### Exercise instructions
The records that follow are to be repeated exactly, with no pictures carried over.

*** Block opens ***

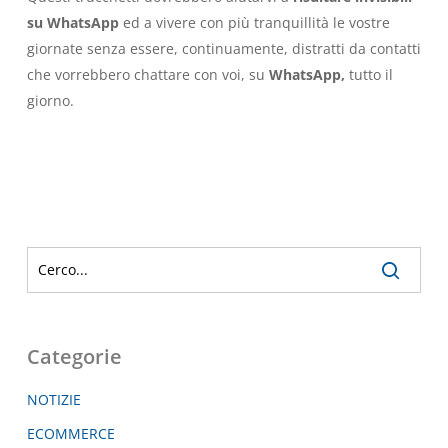
su WhatsApp
ed a vivere con più tranquillità le vostre
giornate senza essere, continuamente, distratti da contatti
che vorrebbero chattare con voi, su
WhatsApp,
tutto il
giorno.
Categorie
NOTIZIE
ECOMMERCE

*** Block closes ***

### Exercise solution
su WhatsApp
ed a vivere con più tranquillità le vostre
giornate senza essere, continuamente, distratti da contatti
che vorrebbero chattare con voi, su
WhatsApp,
tutto il
giorno.
Categorie
NOTIZIE
ECOMMERCE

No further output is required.